Wages for private non-farm payrolls rise to $27.56

The unemployment rate rose to 4% in January, according to the latest Employment Situation Summary report from the U.S. Bureau of Labor Statistics.

According to the report, the number of unemployed persons increased to 6.5 million in January. Chief Economist Danielle Hale said with the Federal Reserve pledging patience, there is almost no downside to a strong jobs report which is good news because today’s data was incredibly strong.

The jobless rates for all other groups, including men at 3.7%, women at 3.6%, teenagers at 12.9%, whites at 3.5%, blacks at 6.8%, Asians at 3.1% and Hispanics at 4.9% — these all showed little or no change over the month.

Total non-farm payroll employment increased by 304,000 in January, compared to a monthly gain of 223,000 in 2018.

It is worth noting that the change in total non-farm payroll employment in November was revised to 196,000 jobs, up from 176,000. Furthermore, the change for December was revised down from 312,000 to 222,000.

“Although December's huge gain was revised slightly lower, we’re continuing to see a healthy labor market that will help support continued economic growth,” Hale continued. “304,000 jobs were added and the unemployment rate ticked up to 4%, in part due to the effects of the government shutdown, which is now at least temporarily over."

With these revisions, employment gains in October and November combined were 70,000 less than previously reported.

However, the number of long-term unemployed persons held steady at 1.3 million in January, which accounted for 19.3% of the unemployed.
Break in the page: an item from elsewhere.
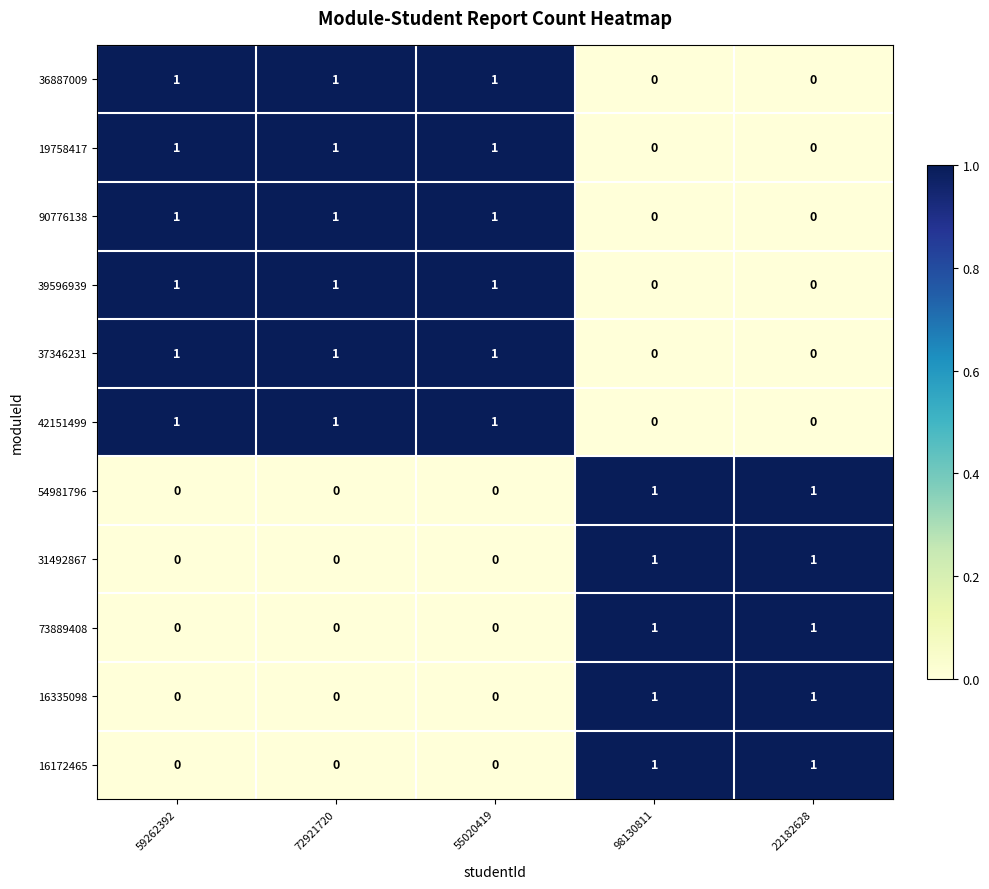

True or false: 39596939 has a value of 1 at 59262392.

True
The average hourly earnings for all employees on private non-farm payrolls inched forward three cents to $27.56. Over the year, average hourly earnings rose by 3.2%.

“One of the most positive indicators in today's report is continued wage growth, with hourly earnings up 3.2% year over year in January,” Hale said. “With rising wages and slowing home price growth, dreamers may be better positioned to make homeownership a reality as we enter the spring buying season.”

The majority of job gains in January can be attributed to an increase in jobs in healthcare, hospitality and leisure, construction, and transportation and warehousing.

Here are some of the areas that showed notable changes in January:

  • Employment in healthcare increased 42,000
  • Employment in hospitality and leisure increased 74,000
  • Employment in construction increased 52,000
  • Employment in transportation and warehousing increased 27,000

The average workweek for all employees on private non-farm payrolls  remained unchanged at 34.5 hours in January.

Mortgage Bankers Association Chief Economist Mike Fratantoni said today’s report on January employment conditions shows that the job market remains exceptionally strong.

“Although the partial government shutdown may have temporarily increased the unemployment rate, this pace of job creation will continue to support higher wages, which will in turn support strong housing demand,” Fratantoni continued. “With the Fed just this week highlighting that they would remain “patient” with respect to any future interest rate increases, mortgage rates are likely to remain stable. Stable rates and growing wages are a good combination for potential homebuyers.”